Even. “Handle Darius properly. Make sure his family is set up nicely. I want to know every move he made in the last seventy two hours before the end of tonight.” I looked at my head of security.
“Find out who drove that car to my gate and walked away. As a matter of fact, he’s on foot!
Hurry and find that nigga before he gets too far!
Bring him back here!” I barked but I knew he was probably long gone.
“Yes sir.”
I turned around to head back to my property and Tatti was still standing exactly where I’d left her.
She hadn’t moved. The phone was still in her hand but she wasn’t on it anymore.
She was looking at me with something on her face that wasn’t fear exactly — it was the look of a person who had just understood something they couldn’t understand.
Like a door had opened that she couldn’t close again.
If she ever had a doubt about the life I lived, she knew now.
I walked toward her and held my hand out for the phone.
She gave it to me without hesitation while still wearing a look that told me she was scared straight.
She knew a dead body had been hand delivered to me, and now I wondered what was going on in her head exactly.
To me, although this was fucked up, this was just another day.
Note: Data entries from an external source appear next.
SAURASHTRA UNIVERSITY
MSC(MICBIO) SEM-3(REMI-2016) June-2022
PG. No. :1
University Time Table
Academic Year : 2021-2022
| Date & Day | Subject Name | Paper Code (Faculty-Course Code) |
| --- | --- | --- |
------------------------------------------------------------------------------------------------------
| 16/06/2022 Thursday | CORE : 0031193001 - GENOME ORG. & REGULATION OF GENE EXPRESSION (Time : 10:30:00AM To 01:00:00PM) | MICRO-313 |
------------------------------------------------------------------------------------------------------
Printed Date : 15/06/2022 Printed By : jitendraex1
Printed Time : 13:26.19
I handed her phone to Mars. “She’s done, you know what to do with it.” Then I looked at her. “Get inside.”
She didn’t snap back. Didn’t have a response. She just looked at me for one more second — like she was seeing me for the first time and wasn’t sure what she was looking at, then she turned around and walked inside like she was instructed to do.
I walked back out and stood in my driveway for a moment after the door closed behind her.
Fort Worth. This shit wasn’t making sense.
Somebody had signed their death-wish and thought a dead body at my gate was going to make me look the other way.
They didn’t know me yet, but they damn sure were about to.